The former US envoy for the anti-ISIS coalition, who resigned last month because of the President’s abrupt decision to pull US forces out of Syria, has penned an op-ed arguing that Donald Trump has given the terrorist group “new life.”
“The irony is that defeating the Islamic State is what the president said from the beginning was his goal. In 2016, he vowed to ‘knock the hell out of ISIS.’ His recent choices, unfortunately, are already giving the Islamic State — and other American adversaries — new life,” Brett McGurk, the former special presidential envoy for the Global Coalition to Counter ISIS, wrote in an Washington Post op-ed published Friday.
McGurk’s comments come two days after four Americans were killed in an attack in Syria. CNN reported Thursday that the US initial assessment is that ISIS is responsible for the attack.
The explosion in the northern city of Manbij Wednesday killed the four Americans and at least 10 other people.

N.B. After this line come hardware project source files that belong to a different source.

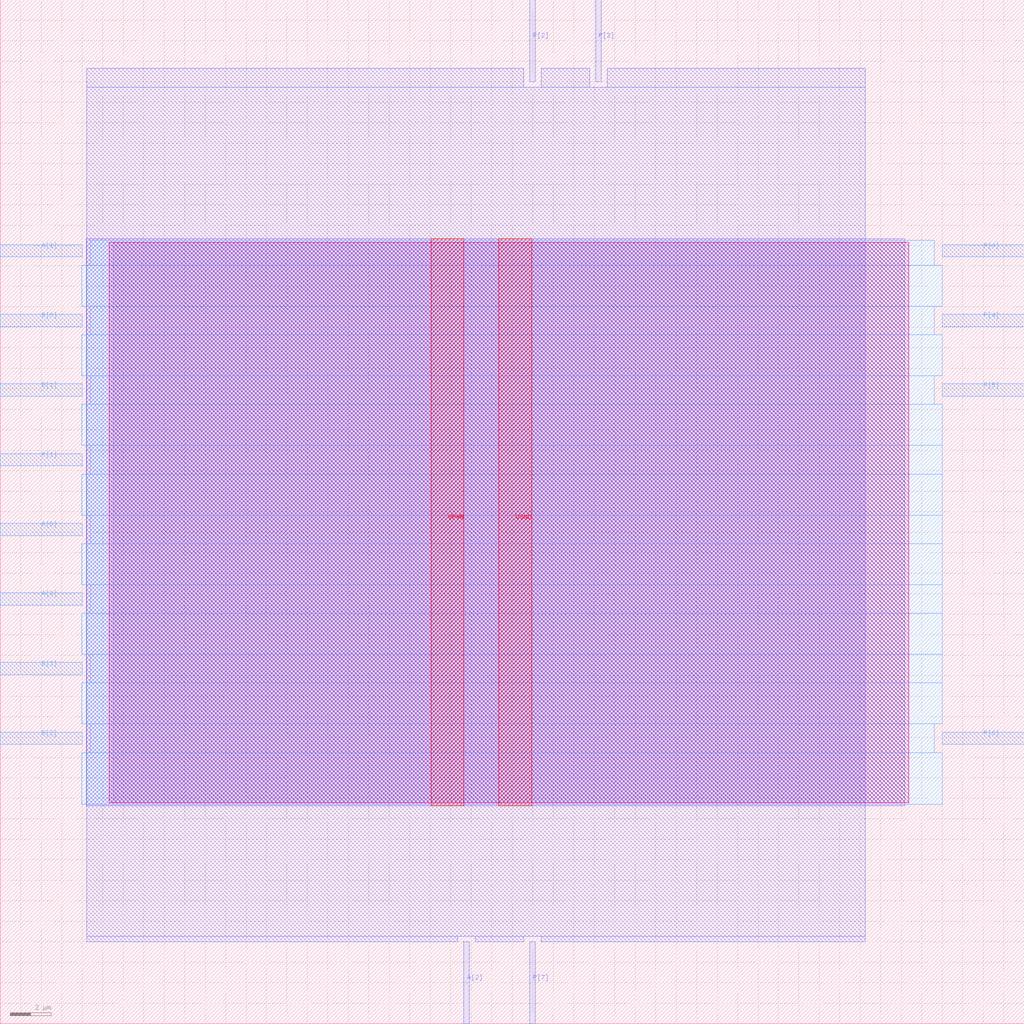
<source format=lef>
VERSION 5.7 ;
  NOWIREEXTENSIONATPIN ON ;
  DIVIDERCHAR "/" ;
  BUSBITCHARS "[]" ;
MACRO mult4_SarsaNStepsRuido_e9_SARSA_RUIDO_e9_SarsaNStepsRuido_e9_SARSA_RUIDO_e9
  CLASS BLOCK ;
  FOREIGN mult4_SarsaNStepsRuido_e9_SARSA_RUIDO_e9_SarsaNStepsRuido_e9_SARSA_RUIDO_e9 ;
  ORIGIN 0.000 0.000 ;
  SIZE 50.000 BY 50.000 ;
  PIN A[0]
    DIRECTION INPUT ;
    USE SIGNAL ;
    ANTENNAGATEAREA 0.126000 ;
    PORT
      LAYER met3 ;
        RECT 0.000 23.840 4.000 24.440 ;
    END
  END A[0]
  PIN A[1]
    DIRECTION INPUT ;
    USE SIGNAL ;
    ANTENNAGATEAREA 0.213000 ;
    PORT
      LAYER met3 ;
        RECT 0.000 37.440 4.000 38.040 ;
    END
  END A[1]
  PIN A[2]
    DIRECTION INPUT ;
    USE SIGNAL ;
    ANTENNAGATEAREA 0.196500 ;
    PORT
      LAYER met2 ;
        RECT 22.630 0.000 22.910 4.000 ;
    END
  END A[2]
  PIN A[3]
    DIRECTION INPUT ;
    USE SIGNAL ;
    ANTENNAGATEAREA 0.126000 ;
    PORT
      LAYER met3 ;
        RECT 0.000 20.440 4.000 21.040 ;
    END
  END A[3]
  PIN B[0]
    DIRECTION INPUT ;
    USE SIGNAL ;
    ANTENNAGATEAREA 0.213000 ;
    PORT
      LAYER met3 ;
        RECT 0.000 34.040 4.000 34.640 ;
    END
  END B[0]
  PIN B[1]
    DIRECTION INPUT ;
    USE SIGNAL ;
    ANTENNAGATEAREA 0.213000 ;
    PORT
      LAYER met3 ;
        RECT 0.000 30.640 4.000 31.240 ;
    END
  END B[1]
  PIN B[2]
    DIRECTION INPUT ;
    USE SIGNAL ;
    ANTENNAGATEAREA 0.196500 ;
    PORT
      LAYER met3 ;
        RECT 0.000 13.640 4.000 14.240 ;
    END
  END B[2]
  PIN B[3]
    DIRECTION INPUT ;
    USE SIGNAL ;
    ANTENNAGATEAREA 0.126000 ;
    PORT
      LAYER met3 ;
        RECT 0.000 17.040 4.000 17.640 ;
    END
  END B[3]
  PIN P[0]
    DIRECTION OUTPUT ;
    USE SIGNAL ;
    PORT
      LAYER met3 ;
        RECT 46.000 37.440 50.000 38.040 ;
    END
  END P[0]
  PIN P[1]
    DIRECTION OUTPUT ;
    USE SIGNAL ;
    ANTENNADIFFAREA 0.445500 ;
    PORT
      LAYER met3 ;
        RECT 0.000 27.240 4.000 27.840 ;
    END
  END P[1]
  PIN P[2]
    DIRECTION OUTPUT ;
    USE SIGNAL ;
    ANTENNADIFFAREA 0.445500 ;
    PORT
      LAYER met2 ;
        RECT 25.850 46.000 26.130 50.000 ;
    END
  END P[2]
  PIN P[3]
    DIRECTION OUTPUT ;
    USE SIGNAL ;
    ANTENNADIFFAREA 0.445500 ;
    PORT
      LAYER met2 ;
        RECT 29.070 46.000 29.350 50.000 ;
    END
  END P[3]
  PIN P[4]
    DIRECTION OUTPUT ;
    USE SIGNAL ;
    ANTENNADIFFAREA 0.445500 ;
    PORT
      LAYER met3 ;
        RECT 46.000 34.040 50.000 34.640 ;
    END
  END P[4]
  PIN P[5]
    DIRECTION OUTPUT ;
    USE SIGNAL ;
    ANTENNADIFFAREA 0.445500 ;
    PORT
      LAYER met3 ;
        RECT 46.000 30.640 50.000 31.240 ;
    END
  END P[5]
  PIN P[6]
    DIRECTION OUTPUT ;
    USE SIGNAL ;
    ANTENNADIFFAREA 0.445500 ;
    PORT
      LAYER met3 ;
        RECT 46.000 13.640 50.000 14.240 ;
    END
  END P[6]
  PIN P[7]
    DIRECTION OUTPUT ;
    USE SIGNAL ;
    ANTENNADIFFAREA 0.445500 ;
    PORT
      LAYER met2 ;
        RECT 25.850 0.000 26.130 4.000 ;
    END
  END P[7]
  PIN VGND
    DIRECTION INOUT ;
    USE GROUND ;
    PORT
      LAYER met4 ;
        RECT 24.340 10.640 25.940 38.320 ;
    END
  END VGND
  PIN VPWR
    DIRECTION INOUT ;
    USE POWER ;
    PORT
      LAYER met4 ;
        RECT 21.040 10.640 22.640 38.320 ;
    END
  END VPWR
  OBS
      LAYER nwell ;
        RECT 5.330 10.795 44.350 38.165 ;
      LAYER li1 ;
        RECT 5.520 10.795 44.160 38.165 ;
      LAYER met1 ;
        RECT 4.210 10.640 44.160 38.320 ;
      LAYER met2 ;
        RECT 4.230 45.720 25.570 46.650 ;
        RECT 26.410 45.720 28.790 46.650 ;
        RECT 29.630 45.720 42.230 46.650 ;
        RECT 4.230 4.280 42.230 45.720 ;
        RECT 4.230 4.000 22.350 4.280 ;
        RECT 23.190 4.000 25.570 4.280 ;
        RECT 26.410 4.000 42.230 4.280 ;
      LAYER met3 ;
        RECT 4.400 37.040 45.600 38.245 ;
        RECT 3.990 35.040 46.000 37.040 ;
        RECT 4.400 33.640 45.600 35.040 ;
        RECT 3.990 31.640 46.000 33.640 ;
        RECT 4.400 30.240 45.600 31.640 ;
        RECT 3.990 28.240 46.000 30.240 ;
        RECT 4.400 26.840 46.000 28.240 ;
        RECT 3.990 24.840 46.000 26.840 ;
        RECT 4.400 23.440 46.000 24.840 ;
        RECT 3.990 21.440 46.000 23.440 ;
        RECT 4.400 20.040 46.000 21.440 ;
        RECT 3.990 18.040 46.000 20.040 ;
        RECT 4.400 16.640 46.000 18.040 ;
        RECT 3.990 14.640 46.000 16.640 ;
        RECT 4.400 13.240 45.600 14.640 ;
        RECT 3.990 10.715 46.000 13.240 ;
  END
END mult4_SarsaNStepsRuido_e9_SARSA_RUIDO_e9_SarsaNStepsRuido_e9_SARSA_RUIDO_e9
END LIBRARY


</source>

Eight civilians and two fighters from the US-backed Syrian Democratic Forces were killed in the blast, a senior commander from the Manbij military council told CNN.
McGurk also argued that ISIS will “fill the void opened” by US troops’ departure and become a threat again to Europe and ultimately the US.
He warned that Turkey is not a reliable partner because groups it backs are “marbled with extremists.” He argued that if the US-backed Syrian Democratic Forces don’t find a new benefactor, it risks “fracturing and opening a vacuum into which the Islamic State can resurge.”
McGurk, who was appointed to the envoy role in 2015, wrote that key gains in the fight against ISIS have been due to the “small and highly effective American military presence in Syria.”
He opined that the US should narrow its objectives in Syria to: “mitigating the risk of an Islamic State resurgence and preventing Iran from fortifying a military presence that threatens Israel.”
“These narrow objectives would be unsatisfying for those with greater hopes for Syria,” McGurk wrote. “But those hopes are dead.”
Going against the advice of his military and national security advisers, Trump announced on December 19 the “full” and “rapid” withdrawal of US military from Syria, declaring that the US has defeated ISIS. McGurk, soon after Defense Secretary James Mattis resigned in part over the Syria decision, notified Secretary of State Mike Pompeo that he too would be leaving.
“The president’s decision to leave Syria was made without deliberation, consultation with allies or Congress, assessment of risk, or appreciation of facts,” McGurk wrote in The Post op-ed.
He said that only Russia and Iran have praised Trump’s decision and that “whatever leverage we may have had with these two adversaries in Syria diminished once Trump said we would leave.”
“These trends will worsen if the president does not reverse course: Our partners will stop listening and make decisions that run contrary to our interests,” he wrote. “Our adversaries will play for time, knowing the United States is on its way out.”
The US has about 2,000 troops in Syria, with no specific date for their withdrawal. Last week, the US began withdrawing some military ground equipment from Syria, according to an administration official with direct knowledge of the operation.